Exercise tasks
- A) Summarize the question-and-answer passage about dogs in cold weather in three sentences.
- B) Write the next part of the question-and-answer passage about dogs in cold weather, beginning after its final question.

Excerpt to read
——————————

Of course pets can’t explain what is going on, but if you see a dog going to the wrong side of the door when he is going out or seems confused when he is outside (possibly where to go for elimination), that could be what is happening. It is somewhat like a person getting lost in a mall and not knowing why they are there. The brain does shrink in an older pet, but there are supplements that can help.
How do dogs respond to seasonal change?
Some pets take a short time, others several weeks. All dogs need exercise, sunshine, and fresh air—really all the five senses are exercised when they go outdoors. Even in pretty cold weather, they can go out a little. Dogs get cabin fever and their stored up energy comes out in different ways, used for nefarious purposes. You will see that they often chew on their toys more, over-groom themselves, act more needy, and even show mental or physical anxiety. They need to get out for a little while.
Are their specific game plans for dogs in the winter?
Rolling balls on the floor for a dog helps, and those toys that are receptacles for food. They roll the ball to get the food out—it’s great physical and mental stimulation.
I am a firm believer that you should shave off the fur on the bottom of their feet in the wintertime and try to get them to wear booties. If they can’t abide them, then wipe their feet when they come inside. If they are constantly picking up their feet when they are outside, it means the ground is just too cold for them.
Do cats and dogs really like to watch TV and long to take over a computer? Should we be leaving the TV on for them when we leave the house?

——————————

Stored data
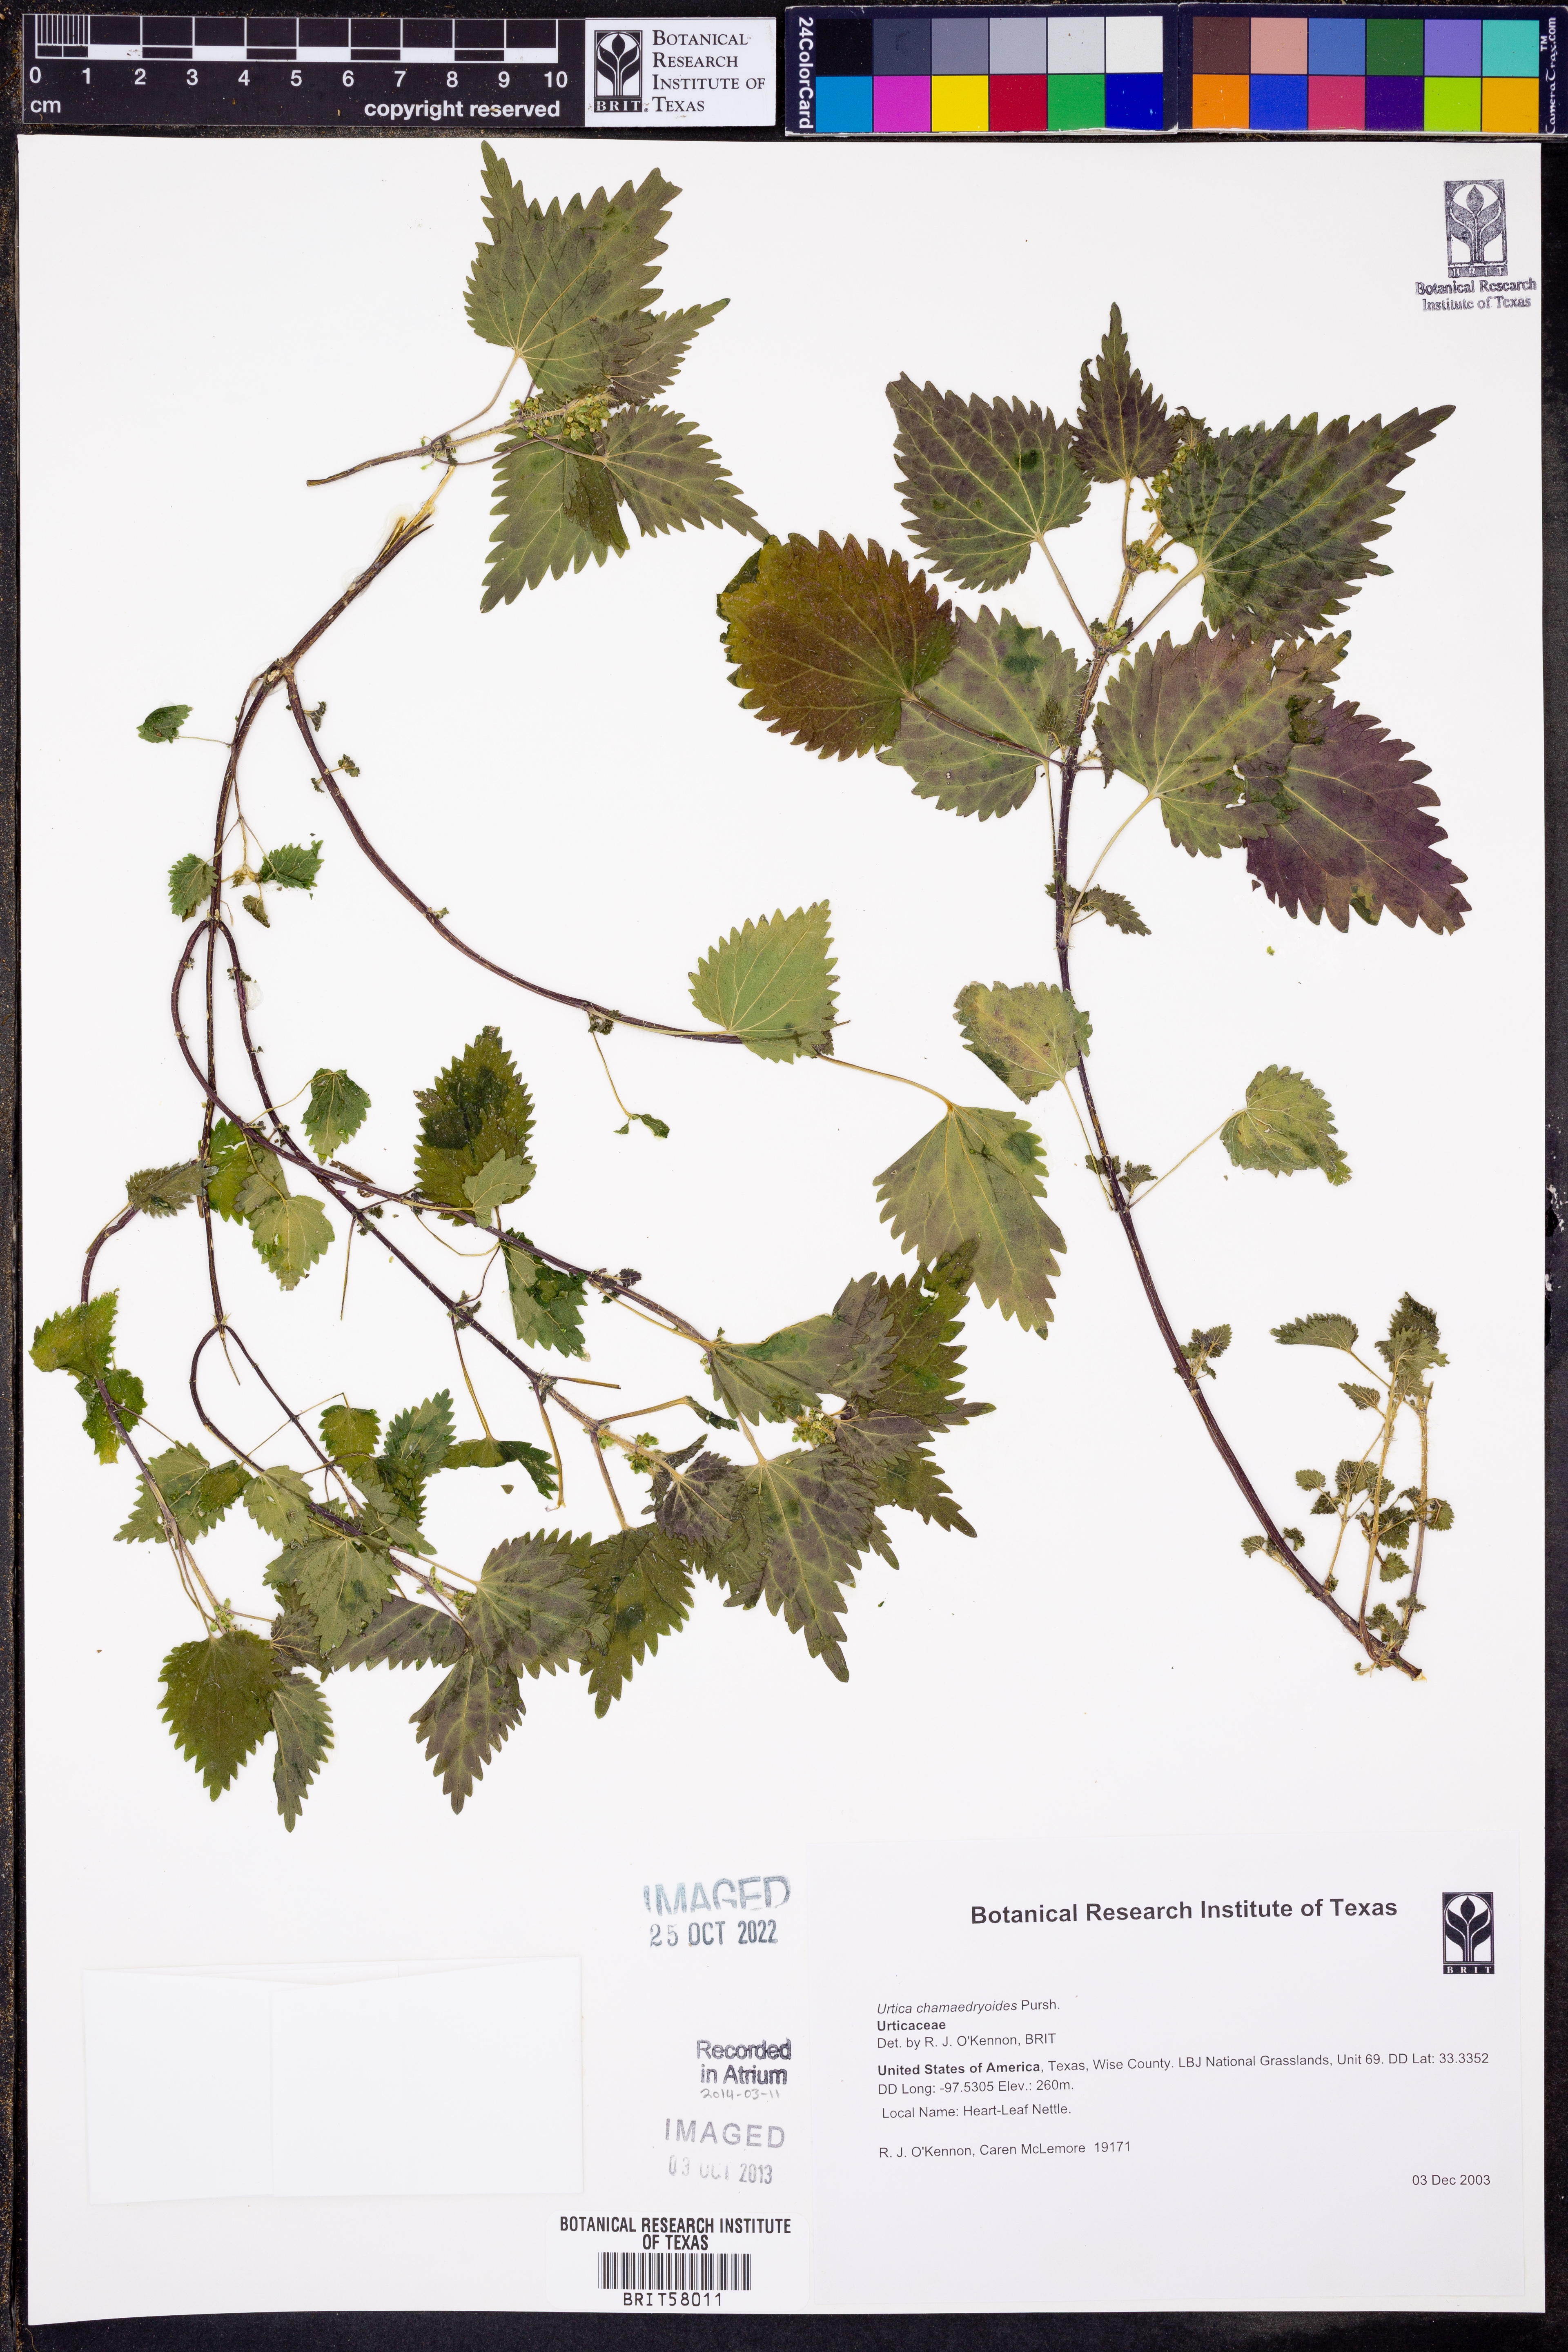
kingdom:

——————————

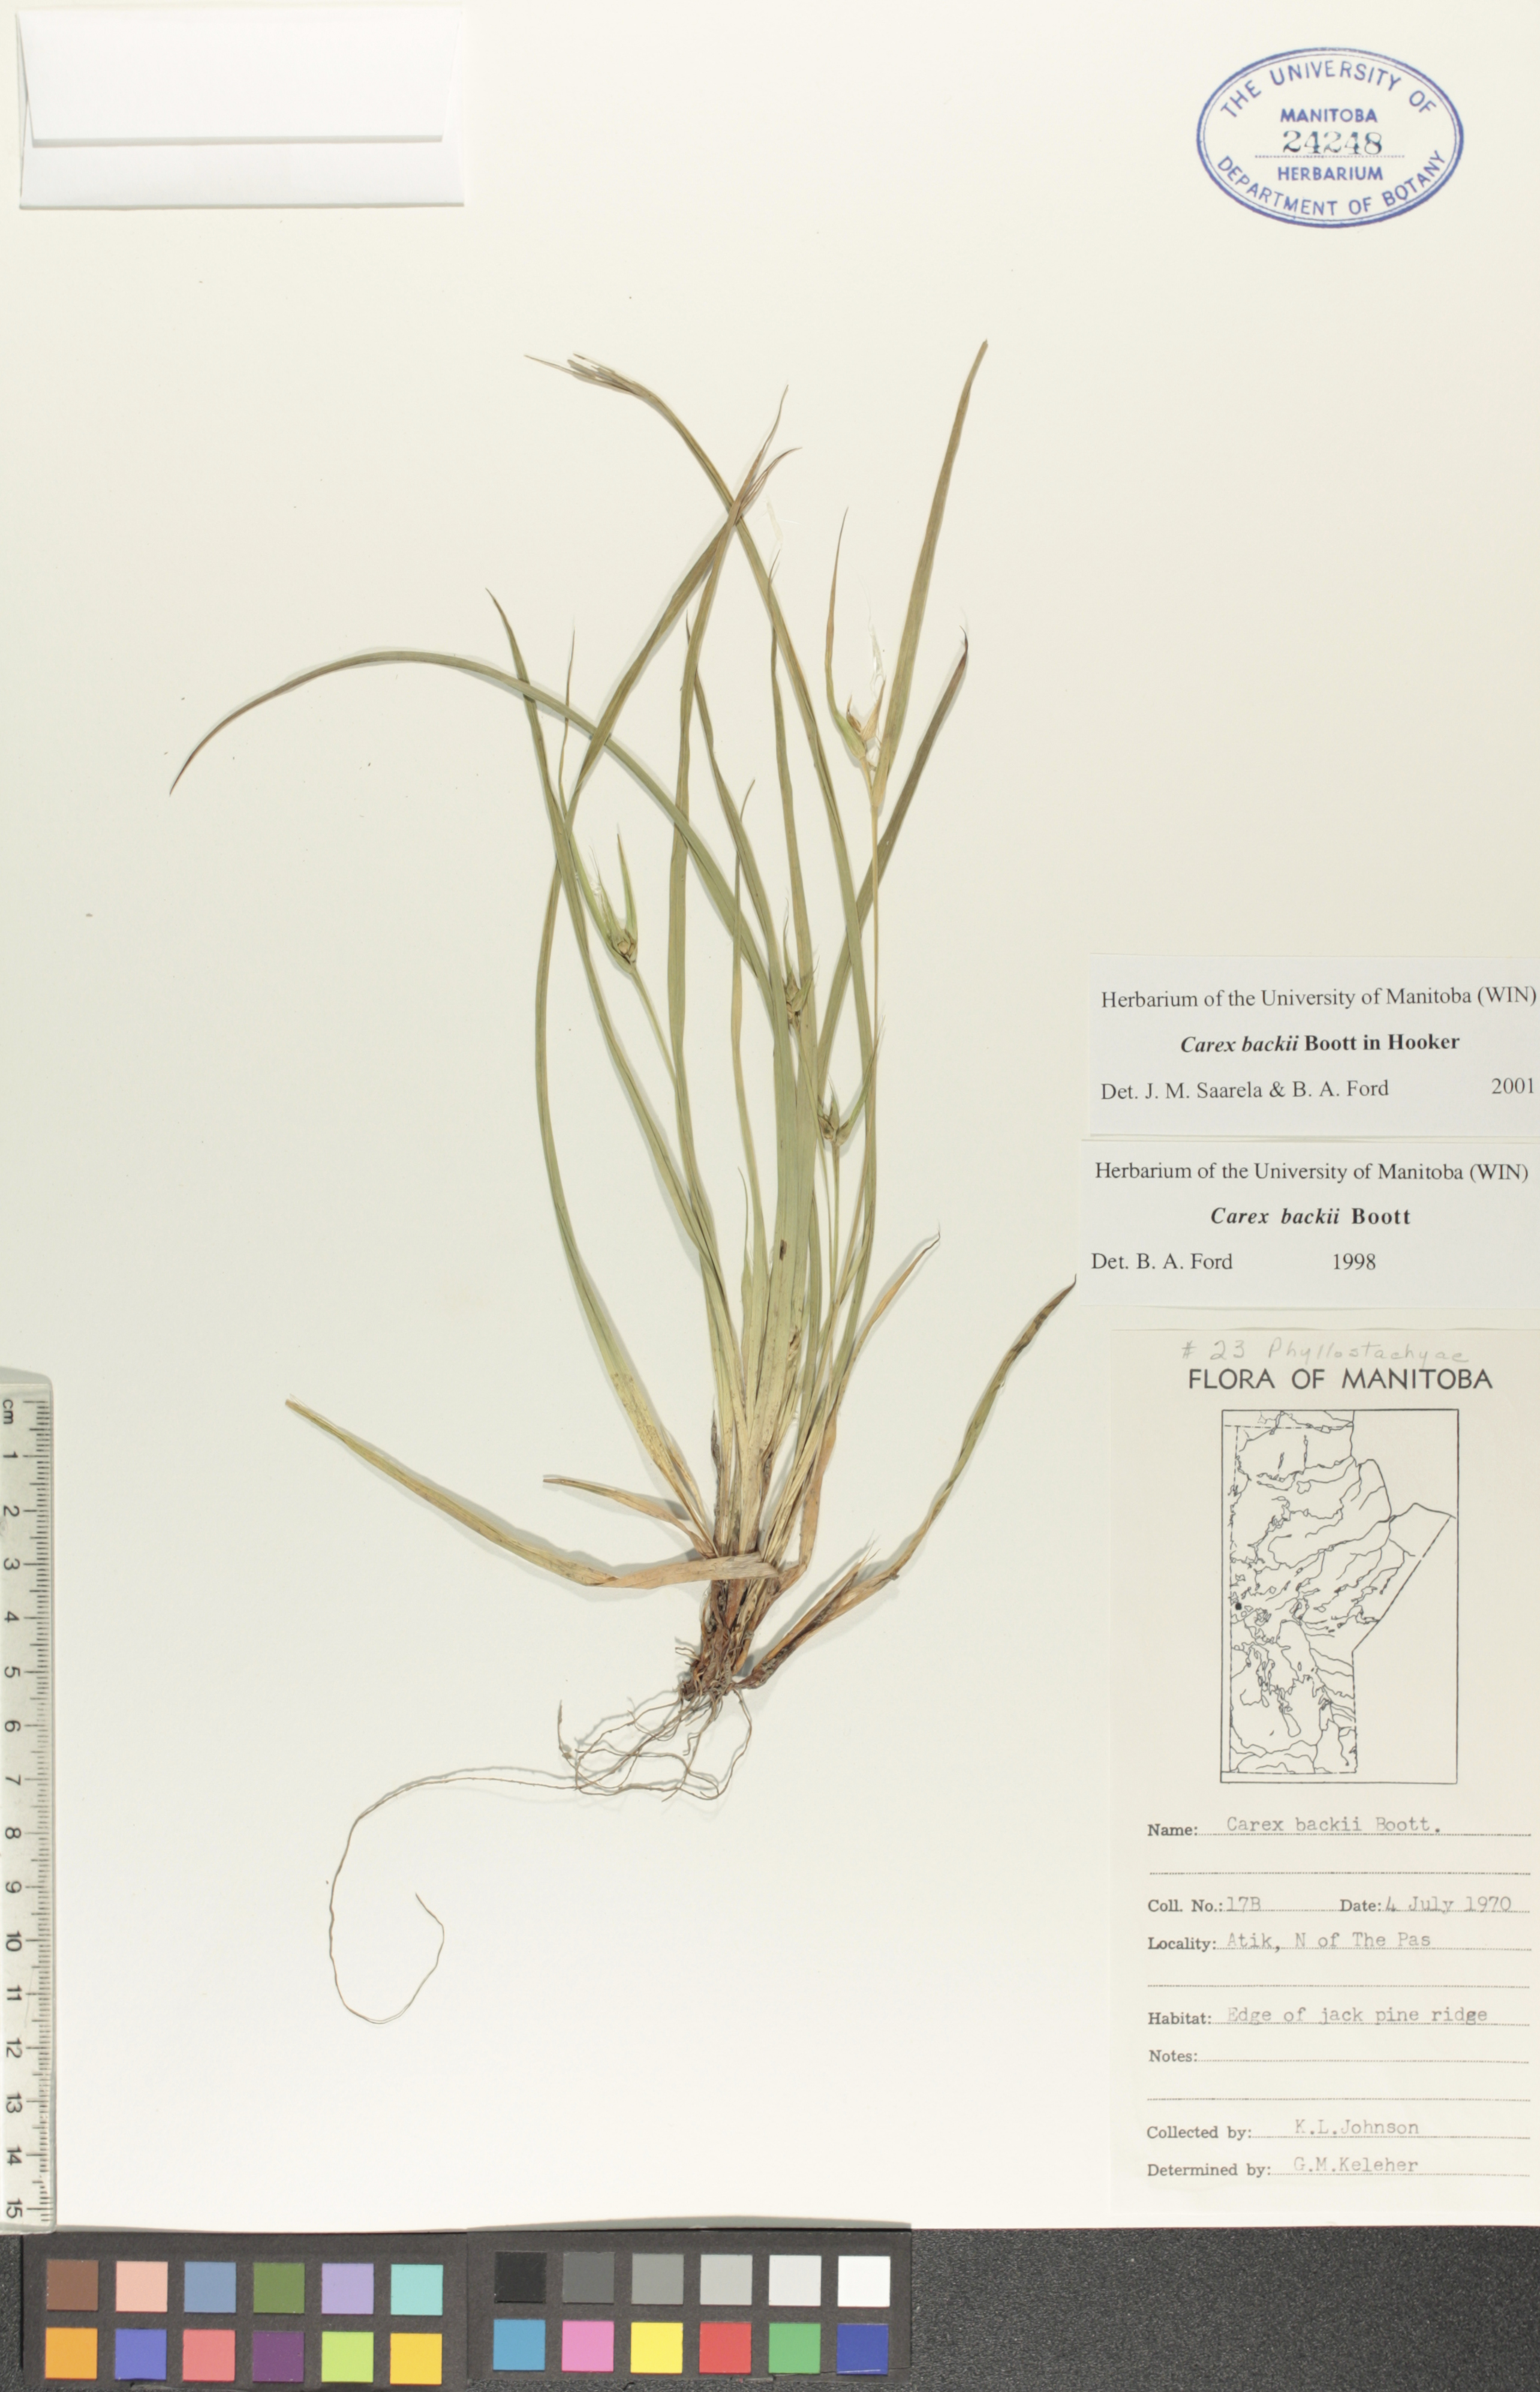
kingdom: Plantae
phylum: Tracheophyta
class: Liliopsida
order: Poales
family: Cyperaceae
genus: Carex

——————————

Replies
- A) An older dog that goes to the wrong side of the door or seems confused outside may be losing its way much as a person lost in a mall would, and supplements can help with the brain shrinkage that comes with age. Dogs need exercise, sunshine and fresh air even in fairly cold weather, because cooped-up dogs may chew their toys more, over-groom, act needy, or show anxiety. Rolling balls and food-dispensing toys offer stimulation indoors, while shaving the fur on the bottom of their feet and using booties, or wiping their feet after coming inside, helps them cope with winter ground.

- B)
The vast majority of dogs and cats don’t watch the screens, but I remember once my mom and were watching Milo and Otis, and my dog ran around to the back of the TV trying to get to the characters. And we do hear stories of pets sitting in owner’s laps when they work on the computer and some cats love their fish videos.
One of my favorite jobs before Camp Dogwood moved to the Wisconsin Dells was to serve as a part-time vet there. There were lots of sports, nose work for tracking, and, believe it or not, arts and crafts. It is just so important for pets to have variety in their lives.
Cats often seem so mysterious, and, of course, many are exclusively indoor pets. How do they respond to winter?
We have a template at Family Pet that shows how a cat holds its tail, which you can use to tell what their emotion is at the time. I am not a pet behaviorist, but I do think cats are more careful about showing their emotions. Cats love to sit by the window and enjoy birds and other outside adventurers. If they are closed-in without windows, it is hard on them.
You mentioned emotions, and I wonder how an owner’s emotions affects his or her pet?
Scientists have shown that pets really get attached, and that they pick up on our emotions. They are often more clingy and don’t eat as well, feeling the anxiety their owner is feeling. We have to be careful when we have a pet who is very ill to not convey to it our great disturbance because it makes it harder on the pet.
When a person has lost a pet, what advice do you give?
When your pet dies, it is so heartbreaking. I tell people that the grief is commiserate with the joy and love they experienced—would they have wanted to forgo that? In addition to providing purpose, love, and companionship, they can help you be more introspective when you are by yourself. And pets bring you closer to your community because you and your pet are often out and about.
Do you find that if individuals have had a certain kind of cat or dog growing up that they are more prone to sticking with that breed?
You see owners returning to the same breed over and over again. But I counsel an owner not to set his or her expectations too high: remember that every animal is different and not every pet will be like that perfect one in still your mind that you were so attached to so many years ago.
Also remember, you are now 15 years older; you are different, too. People are always saying: ‘I never realized how having a puppy can be so exhausting.’
What do you think about adopting from a shelter or other forms rescue?
I truly believe that until our shelters are empty, it is incumbent on us to adopt. While there are many breeders who have excellent reputations, if you are choosing to go to breeders, also realize that there are very, very bad puppy millers out there.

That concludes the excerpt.